Aunque no todos íbamos disfrazados, sí intentamos vestir de negro y maquillarnos acorde a la cena gótica sugerida por los anfitriones, Nacho y Ruth. Cada asistente aportó una muestra de sus aptitudes culinarias relacionadas con la fiesta de las brujas, y así encontramos una magnífica tarta-cementerio elaborada por Ingrid, así como sus ponches de "sangre fresca" (fresa y granadina) y "duendecillo mohoso" (limón y kiwi), que estaban buenísimos.
Yo decidí preparar para tan especial ocasión unos sándwiches-ataúd, tomando ideas de varias páginas de internet con recetas de Halloween. Para ello simplemente es necesario preparar los emparedados de la forma normal, con el relleno que se desee y preferentemente con pan de molde sin corteza. Posteriormente se aplastan un poco para que no se rompan y se cortan con la forma de ataúd. Yo hice unos de embutido y queso y otros vegetales, con un relleno casero a base de mayonesa sin huevo, atún, maíz y pimiento rojo y verde. Para decorar coloqué unas tiras de pimiento morrón en forma de cruz sobre cada sándwich. La verdad es que quedaron francamente divertidos.
Me aventuré también con unas galletas, aunque no tenía ningún molde apropiado para la celebración de Halloween. Preparé una masa de galletas normal con harina, azúcar, un huevo, leche desnatada, aceite de oliva, vainilla, ralladura de limón y una cucharadita de levadura. Intenté cortar a mano las formas típicas de la noche en cuestión, como calabazas, murciélagos o fantasmitas, pero la paciencia me llegó sólo para la primera bandeja.
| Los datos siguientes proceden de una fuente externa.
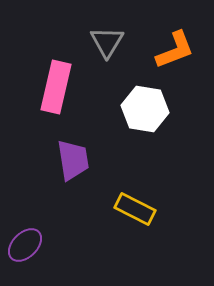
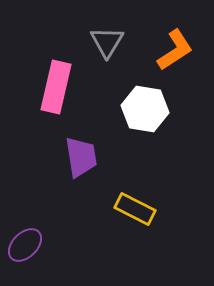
orange L-shape: rotated 12 degrees counterclockwise
purple trapezoid: moved 8 px right, 3 px up
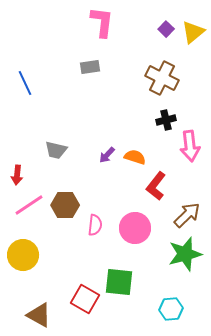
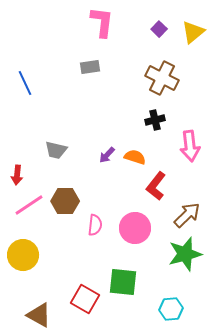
purple square: moved 7 px left
black cross: moved 11 px left
brown hexagon: moved 4 px up
green square: moved 4 px right
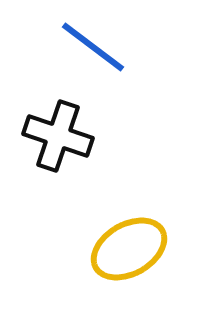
Luego recurrí a mis moldes tradicionales y decoré el resultado con chocolate negro fundido. No quedaron espectaculares a primera vista pero estaban bastante ricas.
Otros invitados aportaron salchichas cortadas al estilo "dedo amputado", platos derivados de la calabaza como tartas y potajes, chocolates y algunos otros aperitivos. La noche fue muy entretenida y tranquila, aunque con los tradicionales sustos en forma de bichos asquerosos y puertas chirriantes, tal y como requiere cualquier tétrica fiesta de Halloween.